In the December 2025 order, the DMV ordered the automaker to stop using the term "autopilot" within 60 days, or the agency would issue a 30-day suspension of Tesla's dealership license. Tesla had already stopped using the phrase "full self-driving capability" in its marketing after the DMV filed its complaints against the company in 2022.
Administrative Law Judge Juliet E. Cox at the time rejected Tesla's argument that it could still use "self-driving" to describe its cars because their hardware would allow them to reach this ultimate goal.
"Respondent's argument that such vehicles may yet become fully autonomous is optimistic, but not evidence-based," Judge Cox said. "The feature set name full self-driving capability is actually, unambiguously false and counterfactual."
Additionally, Judge Cox slammed Tesla's arguments that it has always and repeatedly issued disclaimers that its autopilot cannot supplant human attention.
"[Tesla] follows a long but unlawful tradition of intentionally using ambiguity to mislead consumers while maintaining some level of deniability about the intended meaning," the judge said in her order. "Moreover, [the DMV's] allegation regarding autopilot is not only that this name misleads in context; it is that the name itself, which respondent chose, is inherently misleading."
But Tesla says in its petition that the DMV didn't hear testimony from a single consumer before reaching its decision.
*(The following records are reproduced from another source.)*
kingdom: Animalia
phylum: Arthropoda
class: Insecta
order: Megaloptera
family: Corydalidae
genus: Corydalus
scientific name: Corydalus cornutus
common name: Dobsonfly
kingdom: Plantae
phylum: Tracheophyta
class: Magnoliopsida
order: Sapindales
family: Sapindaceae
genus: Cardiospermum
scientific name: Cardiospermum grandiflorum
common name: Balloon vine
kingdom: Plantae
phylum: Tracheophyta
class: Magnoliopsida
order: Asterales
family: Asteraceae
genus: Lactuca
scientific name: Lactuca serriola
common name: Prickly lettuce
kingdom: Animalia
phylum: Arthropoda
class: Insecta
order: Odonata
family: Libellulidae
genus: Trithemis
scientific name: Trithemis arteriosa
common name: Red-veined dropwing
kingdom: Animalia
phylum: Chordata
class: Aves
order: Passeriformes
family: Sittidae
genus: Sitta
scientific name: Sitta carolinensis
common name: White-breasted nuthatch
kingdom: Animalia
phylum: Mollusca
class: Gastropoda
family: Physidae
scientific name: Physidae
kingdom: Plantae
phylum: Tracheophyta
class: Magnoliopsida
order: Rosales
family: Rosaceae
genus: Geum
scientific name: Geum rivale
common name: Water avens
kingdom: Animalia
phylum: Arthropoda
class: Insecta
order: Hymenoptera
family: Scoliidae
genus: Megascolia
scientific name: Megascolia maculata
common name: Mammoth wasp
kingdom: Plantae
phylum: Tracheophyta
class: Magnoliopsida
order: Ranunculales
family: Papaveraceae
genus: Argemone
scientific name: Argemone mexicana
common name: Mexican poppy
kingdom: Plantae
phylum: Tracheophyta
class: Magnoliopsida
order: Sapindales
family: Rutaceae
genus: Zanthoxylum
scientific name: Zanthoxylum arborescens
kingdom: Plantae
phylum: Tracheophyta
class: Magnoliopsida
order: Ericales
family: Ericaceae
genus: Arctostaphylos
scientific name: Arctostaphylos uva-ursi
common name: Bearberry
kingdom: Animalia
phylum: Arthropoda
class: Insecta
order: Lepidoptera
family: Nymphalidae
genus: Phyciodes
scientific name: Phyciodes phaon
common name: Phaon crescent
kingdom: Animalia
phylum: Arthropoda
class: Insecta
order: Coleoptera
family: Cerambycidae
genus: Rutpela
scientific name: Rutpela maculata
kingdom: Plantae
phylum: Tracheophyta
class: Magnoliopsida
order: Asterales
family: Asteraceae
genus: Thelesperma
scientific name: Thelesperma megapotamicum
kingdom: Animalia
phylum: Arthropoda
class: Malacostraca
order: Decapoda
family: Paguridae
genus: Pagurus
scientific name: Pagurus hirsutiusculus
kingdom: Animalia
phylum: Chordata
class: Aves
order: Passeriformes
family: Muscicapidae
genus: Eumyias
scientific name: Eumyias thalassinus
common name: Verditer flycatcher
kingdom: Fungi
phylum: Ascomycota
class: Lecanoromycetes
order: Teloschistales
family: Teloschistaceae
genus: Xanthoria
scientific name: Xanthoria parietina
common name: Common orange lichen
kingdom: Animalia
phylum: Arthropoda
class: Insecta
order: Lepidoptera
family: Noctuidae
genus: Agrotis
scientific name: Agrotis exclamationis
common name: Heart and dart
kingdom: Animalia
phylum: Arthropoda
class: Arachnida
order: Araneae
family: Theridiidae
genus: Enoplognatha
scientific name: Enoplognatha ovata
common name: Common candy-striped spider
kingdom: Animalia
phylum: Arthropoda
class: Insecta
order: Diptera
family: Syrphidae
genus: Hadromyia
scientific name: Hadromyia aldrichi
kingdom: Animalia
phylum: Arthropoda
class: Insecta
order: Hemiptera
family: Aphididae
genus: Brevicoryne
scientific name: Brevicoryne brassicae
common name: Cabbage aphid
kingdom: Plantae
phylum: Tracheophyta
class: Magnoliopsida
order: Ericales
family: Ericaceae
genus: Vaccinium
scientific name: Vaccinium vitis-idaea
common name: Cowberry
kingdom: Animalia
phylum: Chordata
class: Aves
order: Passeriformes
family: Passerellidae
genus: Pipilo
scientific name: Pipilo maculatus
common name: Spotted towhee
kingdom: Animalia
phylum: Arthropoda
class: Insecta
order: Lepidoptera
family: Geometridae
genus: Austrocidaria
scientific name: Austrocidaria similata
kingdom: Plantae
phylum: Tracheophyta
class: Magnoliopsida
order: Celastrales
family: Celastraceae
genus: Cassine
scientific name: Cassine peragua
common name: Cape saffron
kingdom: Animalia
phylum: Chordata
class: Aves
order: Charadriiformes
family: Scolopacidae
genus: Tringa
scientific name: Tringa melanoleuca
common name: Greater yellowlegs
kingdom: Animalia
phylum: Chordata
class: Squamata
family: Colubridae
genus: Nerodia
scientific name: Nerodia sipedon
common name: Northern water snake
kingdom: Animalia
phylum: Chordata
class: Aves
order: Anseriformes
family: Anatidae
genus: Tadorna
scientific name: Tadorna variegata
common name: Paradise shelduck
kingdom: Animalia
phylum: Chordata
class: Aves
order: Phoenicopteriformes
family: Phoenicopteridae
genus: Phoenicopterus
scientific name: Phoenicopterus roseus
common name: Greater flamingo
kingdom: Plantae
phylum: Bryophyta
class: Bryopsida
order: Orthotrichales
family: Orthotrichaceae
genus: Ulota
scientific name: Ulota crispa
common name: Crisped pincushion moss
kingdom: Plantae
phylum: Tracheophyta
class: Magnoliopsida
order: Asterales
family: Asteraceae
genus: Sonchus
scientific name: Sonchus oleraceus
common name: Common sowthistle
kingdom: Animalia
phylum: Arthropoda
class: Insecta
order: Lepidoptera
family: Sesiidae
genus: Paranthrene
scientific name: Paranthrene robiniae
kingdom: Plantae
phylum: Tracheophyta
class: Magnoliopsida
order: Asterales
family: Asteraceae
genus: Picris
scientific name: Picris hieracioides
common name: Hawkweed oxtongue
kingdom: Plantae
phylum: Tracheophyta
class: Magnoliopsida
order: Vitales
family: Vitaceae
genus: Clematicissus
And it "ignored that it was impossible to buy or use a Tesla equipped with either autopilot or full self-driving capability without being informed that they do not make the vehicle autonomous," the company adds.
Beyond that, Judge Cox "never cites, quotes or purports to apply the relevant legal test: whether the challenged statements, when read in context, could mislead 'a significant portion' of reasonable consumers," it says.
"DMV's procedure deprived Tesla of its constitutionally protected due process rights," Tesla argues. "After serving as investigator, charging party, and complainant, DMV then served as the final decisionmaker after adopting a recommendation arising out of proceedings rife with procedural and legal errors — notably including the administrative law judge failing to follow her own preannounced rules. The entire process was grossly unfair and violated Tesla's Fourteenth Amendment right to due process."
Tesla and the California DMV didn't immediately respond to requests for comment late Tuesday.
Tesla is represented by David C. Marcus, Matthew D. Benedetto and Ari Holtzblatt of WilmerHale, and Ariel A. Neuman, Oliver Rocos and Miri E. Gold of Bird Marella Rhow Lincenberg Drooks & Nessim LLP.
Counsel information for the DMV wasn't immediately available.
The case is Tesla Inc. v. California Department of Motor Vehicles, case number 26STCP00629, in the Superior Court of the State of California, County of Los Angeles.